_What is expected_
In the insurance Q&A excerpt, why is the coverage available for the fire loss to business personal property capped at $200,000 even though newly acquired property was added? Answer in one to three sentences.

_Source excerpt_
## begin

Later, he buys addition BPP (newly acquired property) worth $110,000. He places this additional BPP in the same storage building. Ten days go by after the purchase and he still has not called his carrier to add this newly acquired property.
Then, a fire consumes the building, and all the business property is destroyed. How much should the carrier pay the insured for the BPP?
— North Carolina Subscriber
Answer: Since ISO does not have a 07 02 edition of CP 00 01, this response is based off of the 04 02 edition of CP 00 01.
The limit of insurance for the BPP is $200,000, then that is the amount of coverage that is available for the loss to BPP.
Although the extension for Your BPP (2)(a) would provide for newly acquired BPP, the amount available under this extension is subject to the actual BPP limit of insurance. The coverage extension is not an additional limit of coverage; rather it is an extension of the coverage provided under the BPP limit.
When business property belongs to someone else
Question: We insure a flooring company that will store flooring in their warehouse that belongs to a customer. What is the best option to insure the property of others: merely allow the property value to be included in the BPP limit as the definition of BPP includes property of others, or specify a limit for personal property of others?
— California Subscriber
Answer: The ISO CP 00 10 Building and Personal Property Coverage form contains a coverage extension for personal property of others that is in the insured’s care, custody, or control. The extension carries a limit of $2,500. If the insured needs more coverage, the property should be covered under the personal property of others coverage, which is designed to cover such property. The business personal property coverage part applies to the insured’s property.
Product samples vs. business personal property
Question: The insured is a business that installs windows and doors, which includes a shop and a showroom. The displays that are in the showroom were damaged from the fire.

## end

_Given entries_
## begin

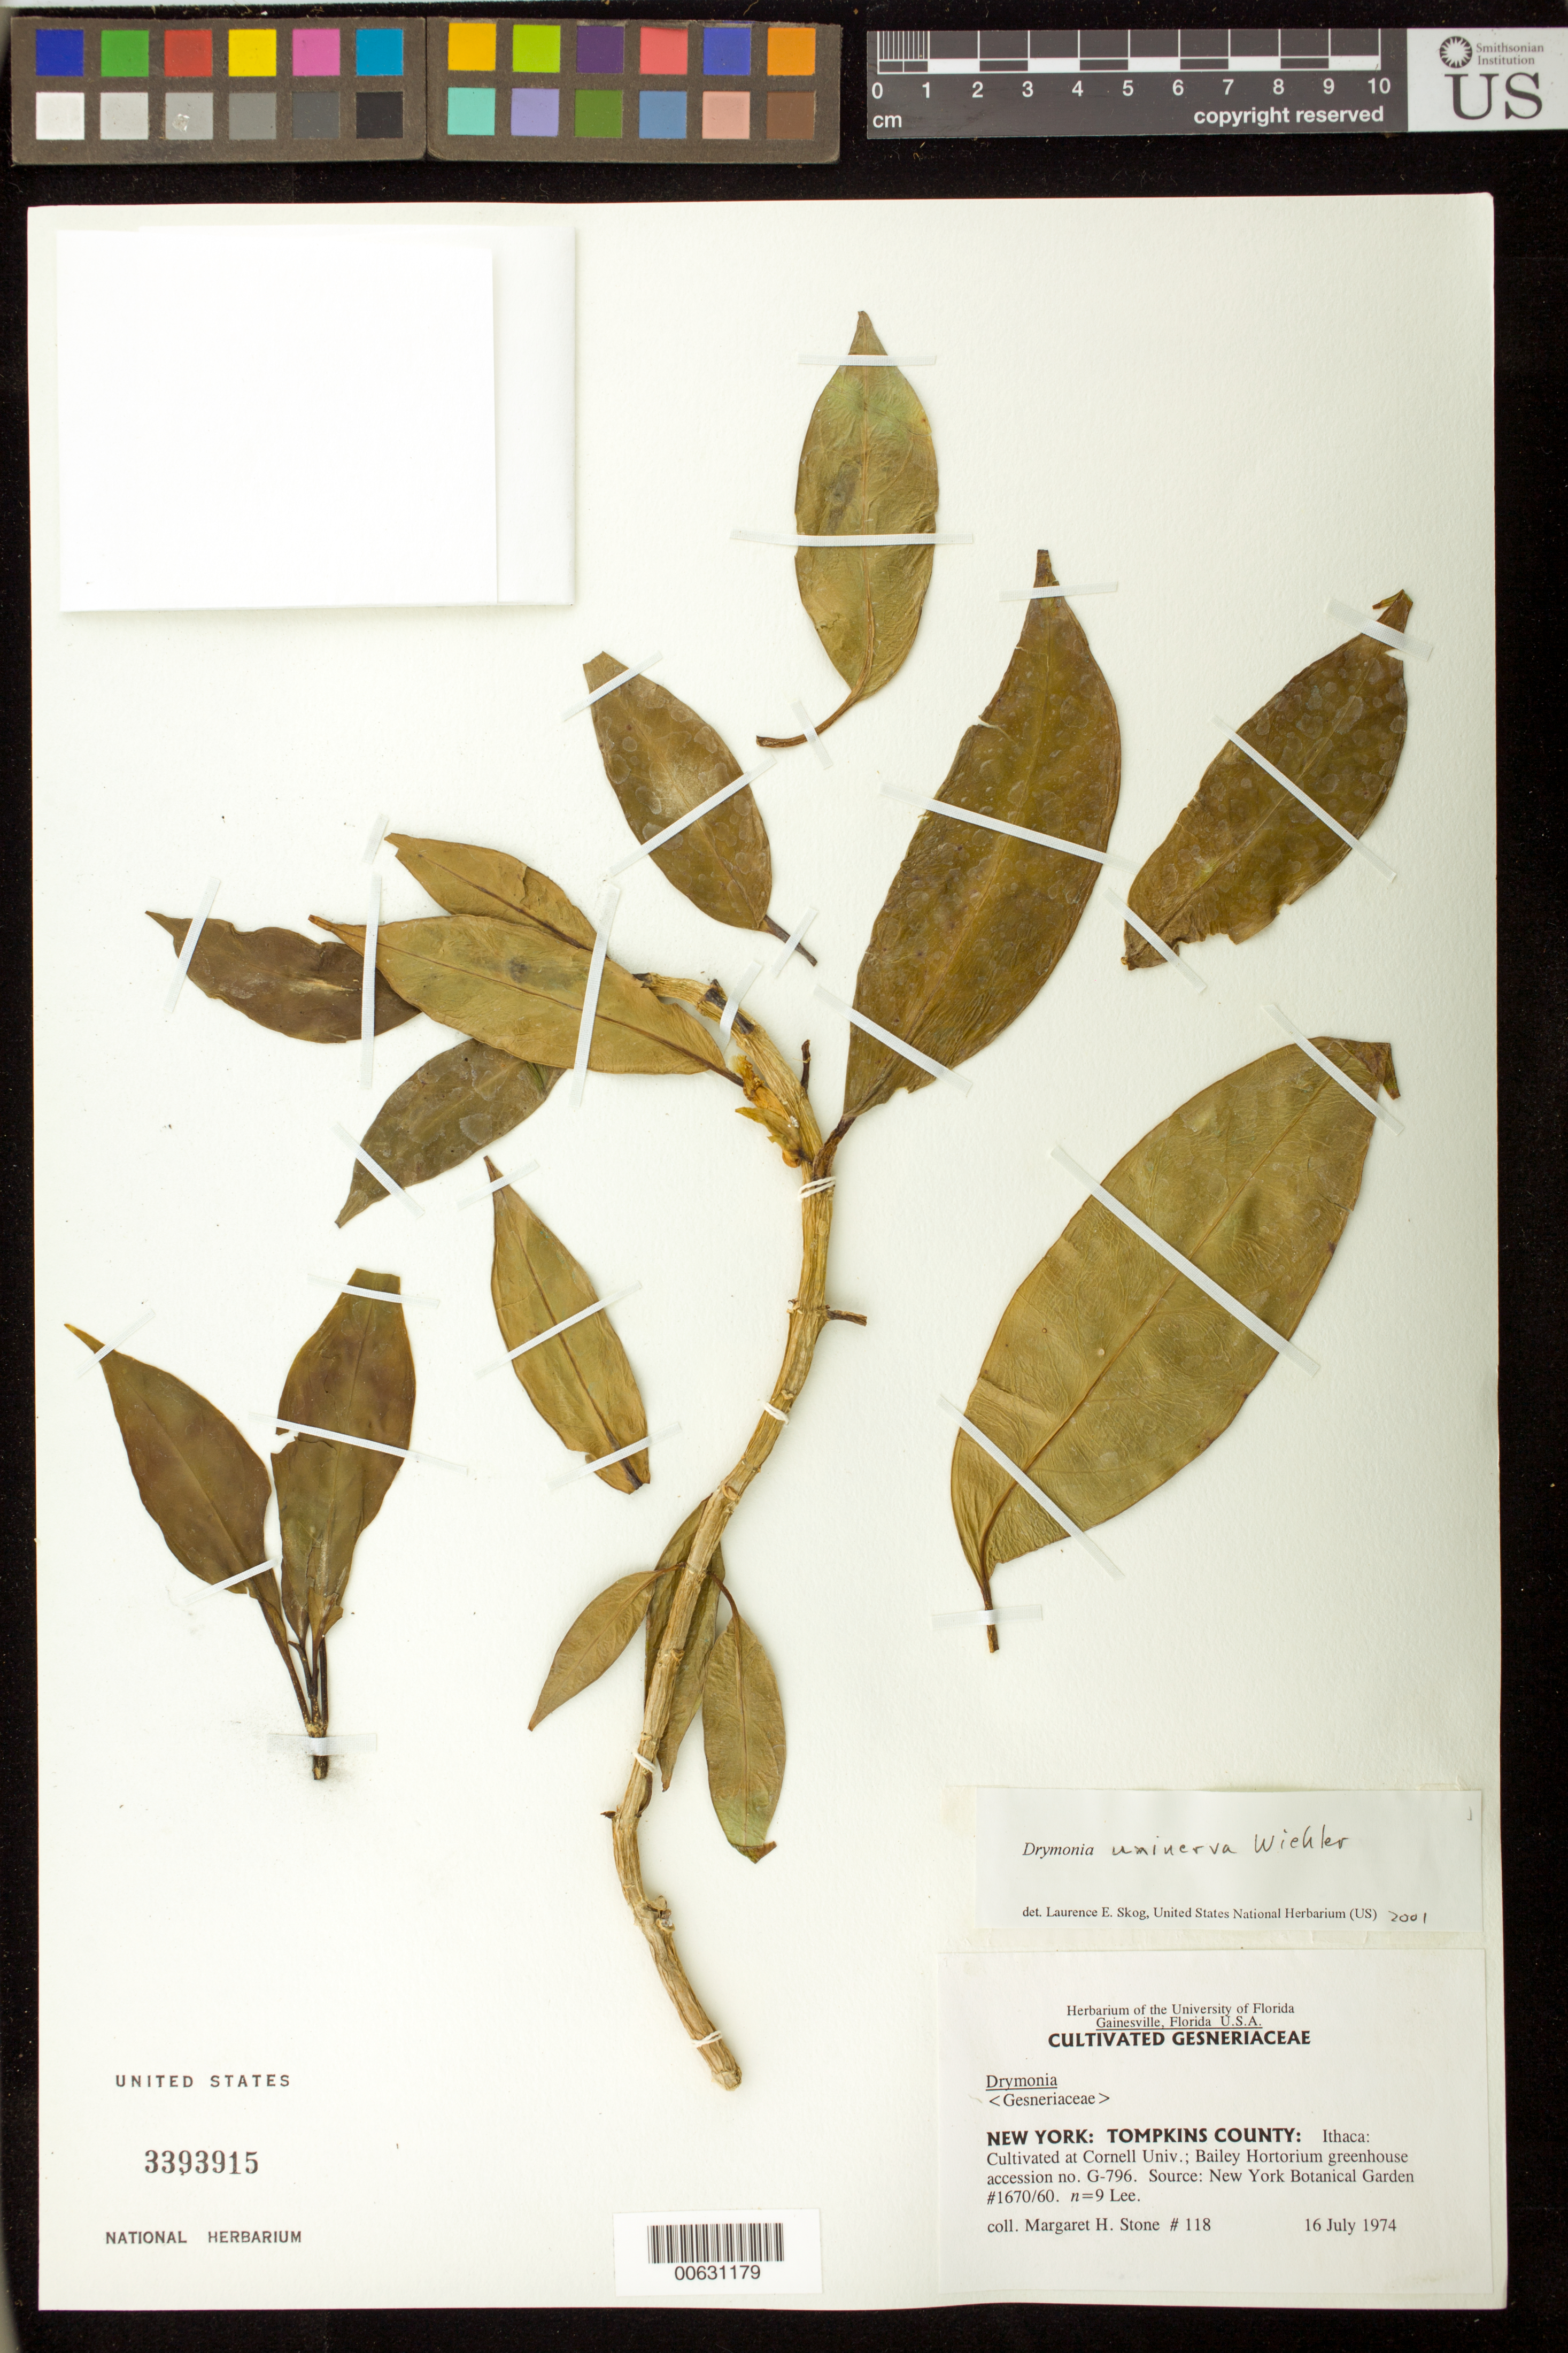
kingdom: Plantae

## end
## begin

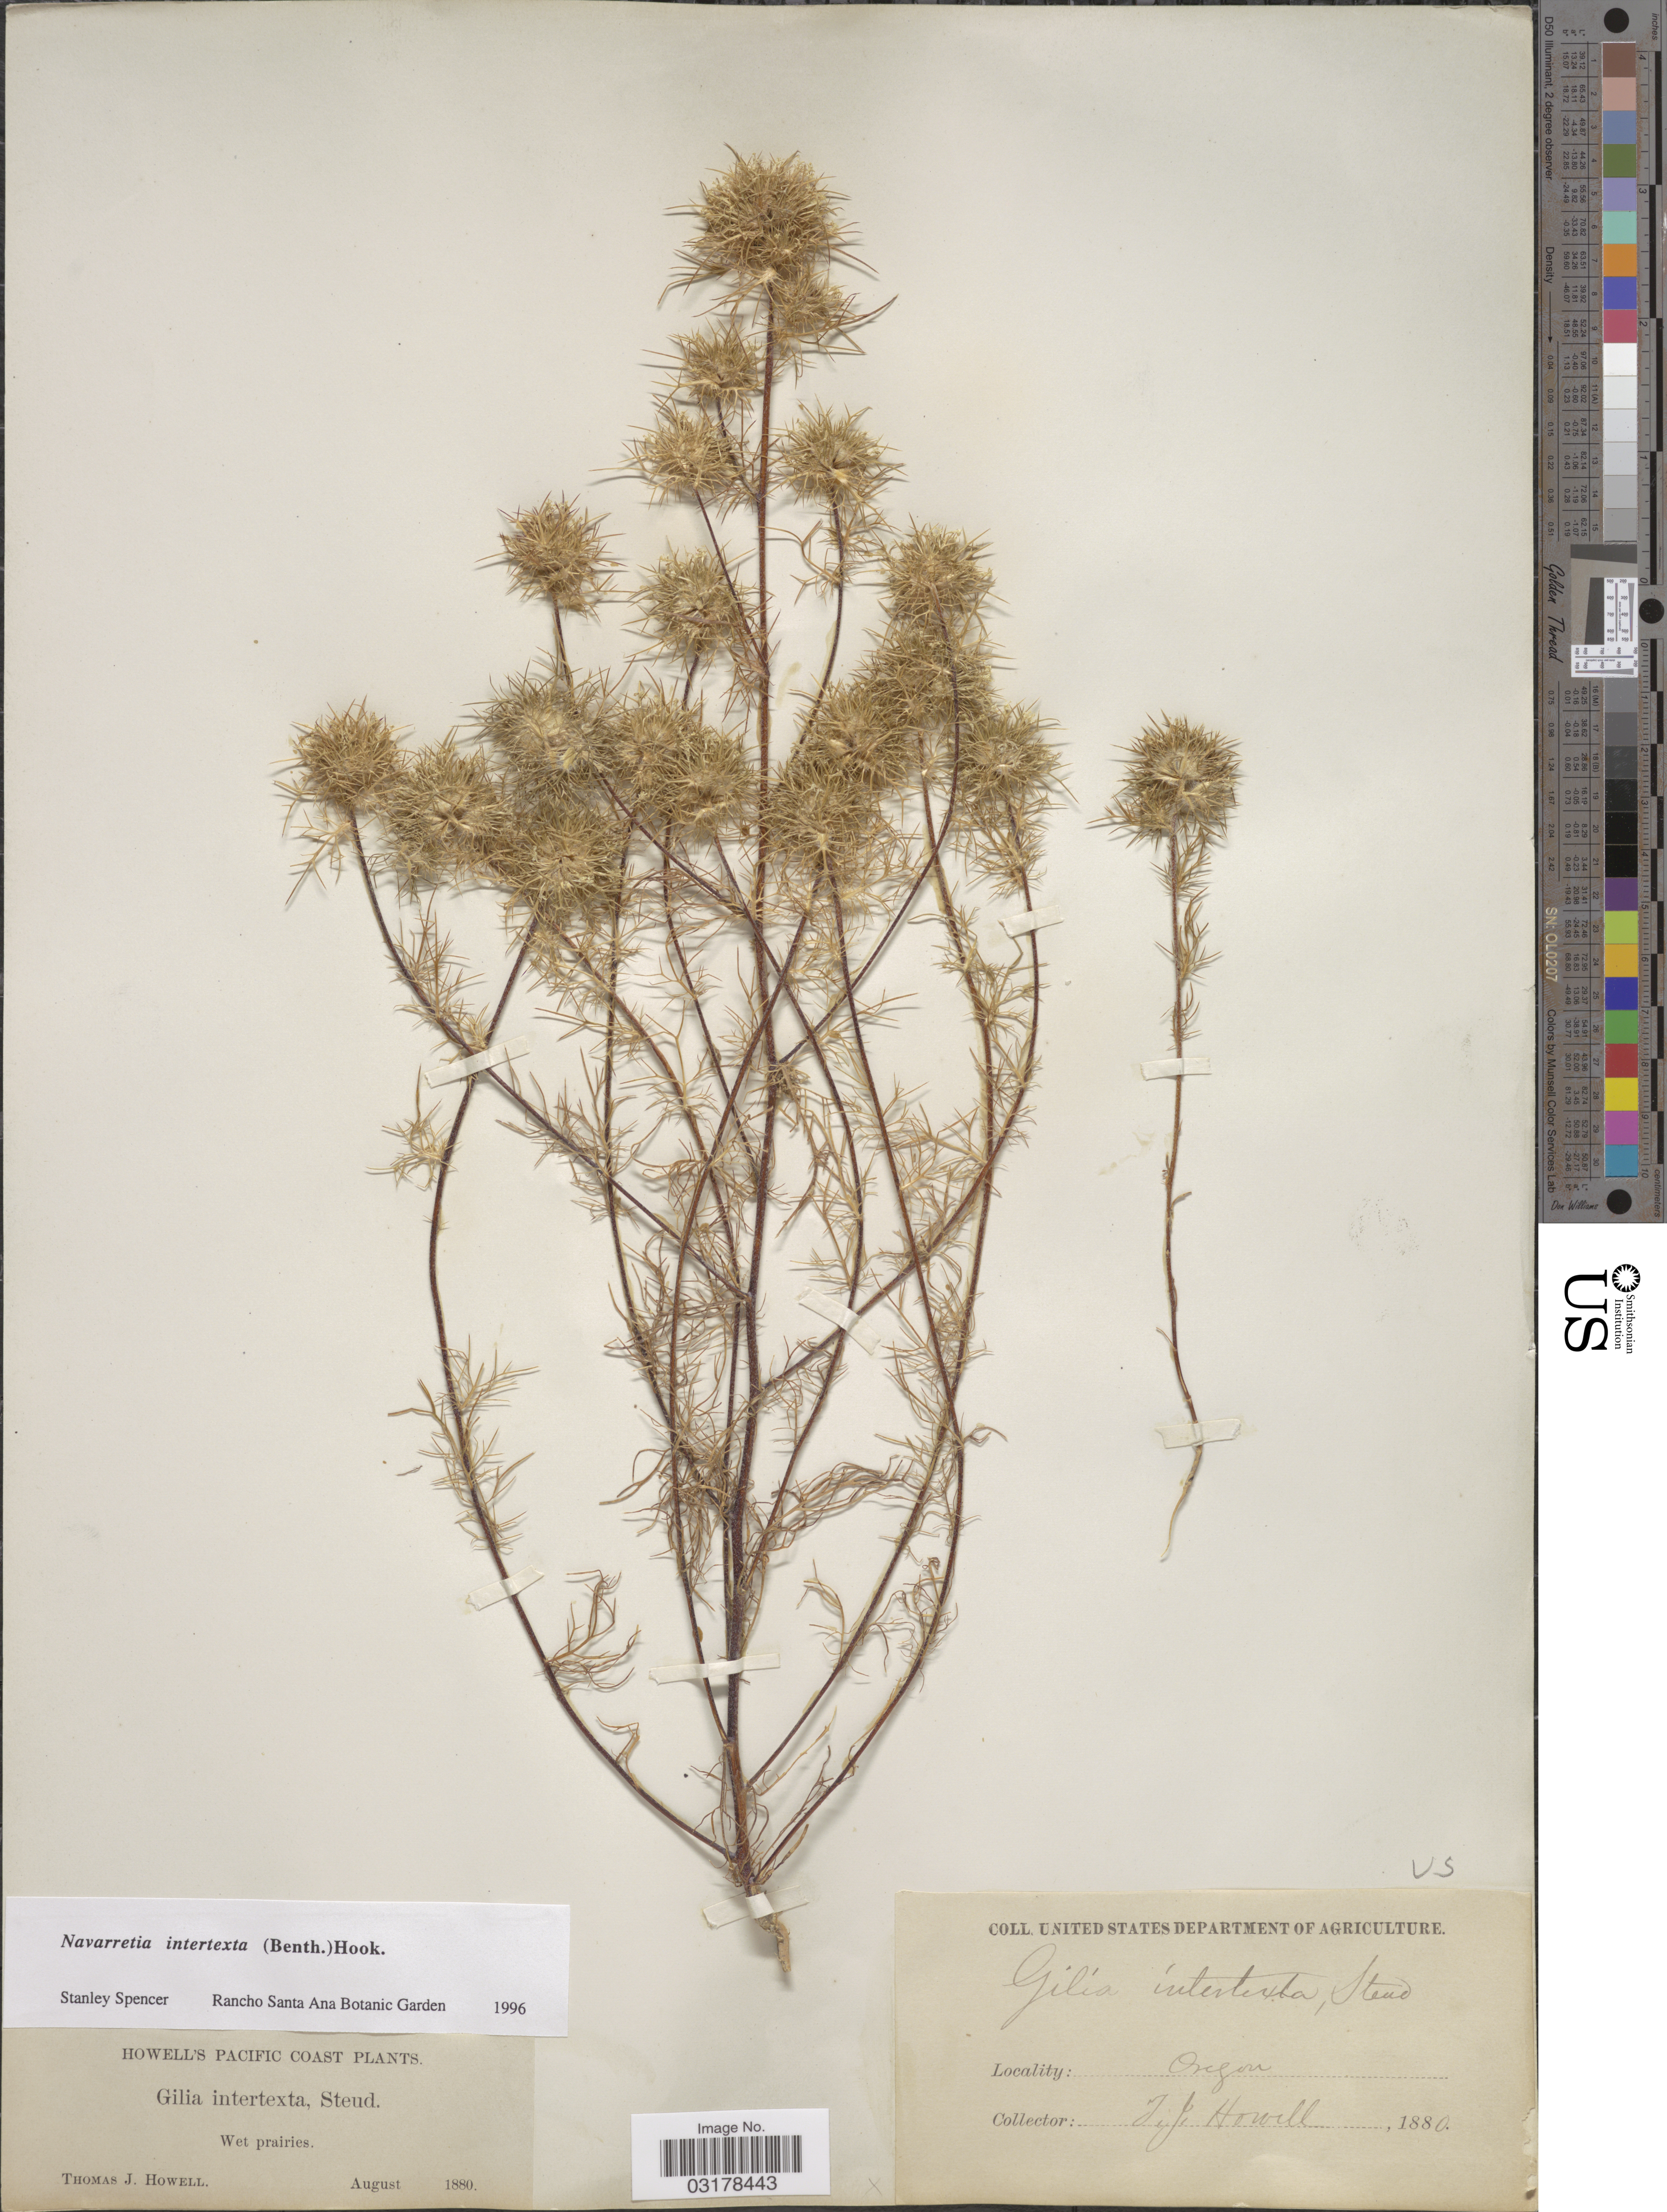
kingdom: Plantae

## end

_Problem solution_
The newly acquired property falls under the extension for Your BPP (2)(a), and the amount available under that extension is subject to the $200,000 BPP limit of insurance. The extension is not an additional limit. It only extends the coverage provided under the BPP limit.